> **Instruction**
Copy out all lines from the entries below in which "property" occurs.

> **The input**

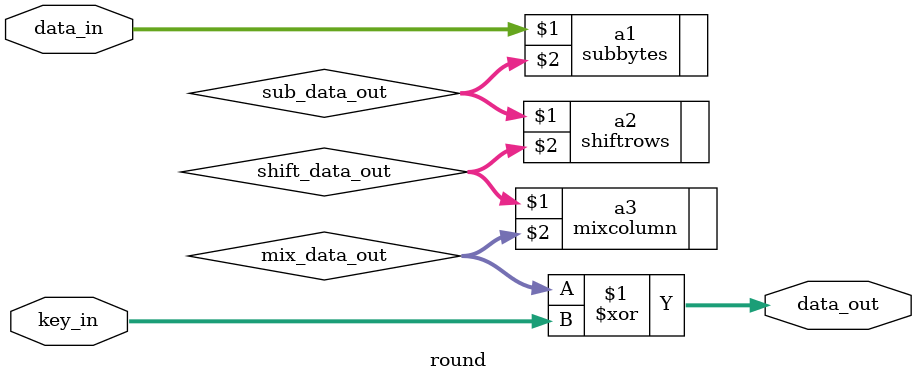
<source format=v>
module round(data_in,key_in,data_out);
    input [127:0] data_in, key_in;
    output [127:0] data_out;

    wire [127:0] sub_data_out, shift_data_out, mix_data_out; 

    subbytes a1(data_in,sub_data_out);
    shiftrows a2(sub_data_out,shift_data_out);
    mixcolumn a3(shift_data_out,mix_data_out);

    assign data_out = mix_data_out ^ key_in;
endmodule
</source>
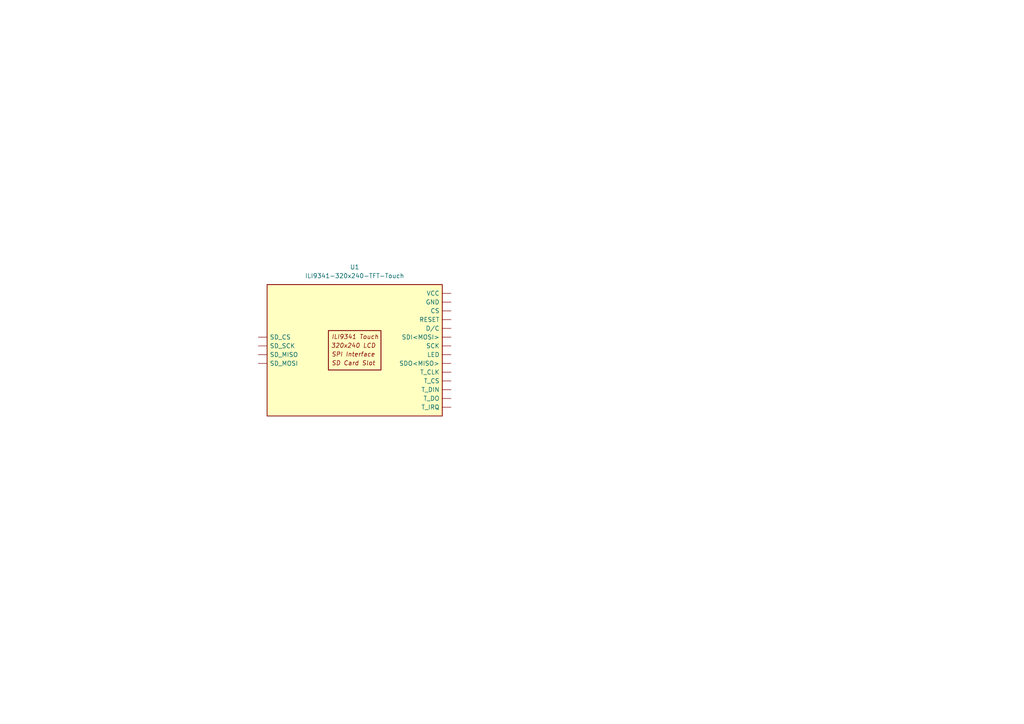
<source format=kicad_sch>
(kicad_sch
	(version 20231120)
	(generator "eeschema")
	(generator_version "8.0")
	(uuid "17a4925e-831e-4d58-a725-9a5244c22822")
	(paper "A4")
	
	(symbol
		(lib_id "lockBuster:ILI9341-320x240-TFT-Touch")
		(at 93.98 95.25 0)
		(unit 1)
		(exclude_from_sim no)
		(in_bom yes)
		(on_board yes)
		(dnp no)
		(fields_autoplaced yes)
		(uuid "865d0cf5-f4d2-44c2-96b5-e4935eac28c2")
		(property "Reference" "U1"
			(at 102.87 77.47 0)
			(effects
				(font
					(size 1.27 1.27)
				)
			)
		)
		(property "Value" "ILI9341-320x240-TFT-Touch"
			(at 102.87 80.01 0)
			(effects
				(font
					(size 1.27 1.27)
				)
			)
		)
		(property "Footprint" ""
			(at 93.726 75.946 0)
			(effects
				(font
					(size 1.27 1.27)
				)
				(hide yes)
			)
		)
		(property "Datasheet" "https://www.pjrc.com/store/display_ili9341_touch.html"
			(at 94.488 144.272 0)
			(effects
				(font
					(size 1.27 1.27)
				)
				(hide yes)
			)
		)
		(property "Description" "ILI9341 controller, SPI color touchscreen LCD (320x240), 9-pin breakout PCB for Teensy boards, 4-pin SD card interface (optional modification required), compatible with 5V and 3.3V power supplies."
			(at 97.282 134.112 0)
			(effects
				(font
					(size 1.27 1.27)
				)
				(hide yes)
			)
		)
		(pin ""
			(uuid "3f342234-91ad-440c-acb2-8b9b91903ad2")
		)
		(pin ""
			(uuid "e9e38a97-7a07-4f7b-a223-1d5b228b07f0")
		)
		(pin ""
			(uuid "abd81b5d-837e-41b5-bebd-817e41fe0b52")
		)
		(pin ""
			(uuid "8fc962df-9ad7-45e3-a426-62e07593f877")
		)
		(pin ""
			(uuid "52047ddc-756f-4ad9-a4d5-fed7c1c41e15")
		)
		(pin ""
			(uuid "cb5af339-a000-4bce-8b48-aececba24e37")
		)
		(pin ""
			(uuid "39fd0d14-9b2b-4bc6-b07e-84edc528bd1d")
		)
		(pin ""
			(uuid "8c880b49-959d-4273-9b51-139fba26b6e5")
		)
		(pin ""
			(uuid "31463f25-427c-45bd-9f77-ba3e1b85829d")
		)
		(pin ""
			(uuid "fe08bd30-8635-47e3-ab7f-1740f9ada22a")
		)
		(pin ""
			(uuid "57ed9891-d108-4d45-b68f-fa594b2d14f9")
		)
		(pin ""
			(uuid "deca0301-cd67-48df-baf6-2382ba91285a")
		)
		(pin ""
			(uuid "7e78158f-1db3-4ac0-a71a-562bd457b444")
		)
		(pin ""
			(uuid "93fcd1f7-3908-4ce5-9975-491b2dc06ff2")
		)
		(pin ""
			(uuid "5f89a07d-7f7e-481f-91df-63367ecc9ba4")
		)
		(pin ""
			(uuid "daa55612-2a89-417f-b3c5-fe978d33b0d4")
		)
		(pin ""
			(uuid "81a5f347-8b60-41ee-bd55-f2fc9daf8fc8")
		)
		(pin ""
			(uuid "fec41e56-2e51-4353-8feb-713ed4a9e872")
		)
		(instances
			(project "jd2oscope"
				(path "/eb18a3da-9fbf-4329-a814-1afab785c817/67632014-9533-4d19-bf73-9999e4378812"
					(reference "U1")
					(unit 1)
				)
			)
		)
	)
)

</source>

> **Response**
		(property "Reference" "U1"
		(property "Value" "ILI9341-320x240-TFT-Touch"
		(property "Footprint" ""
		(property "Datasheet" "https://www.pjrc.com/store/display_ili9341_touch.html"
		(property "Description" "ILI9341 controller, SPI color touchscreen LCD (320x240), 9-pin breakout PCB for Teensy boards, 4-pin SD card interface (optional modification required), compatible with 5V and 3.3V power supplies."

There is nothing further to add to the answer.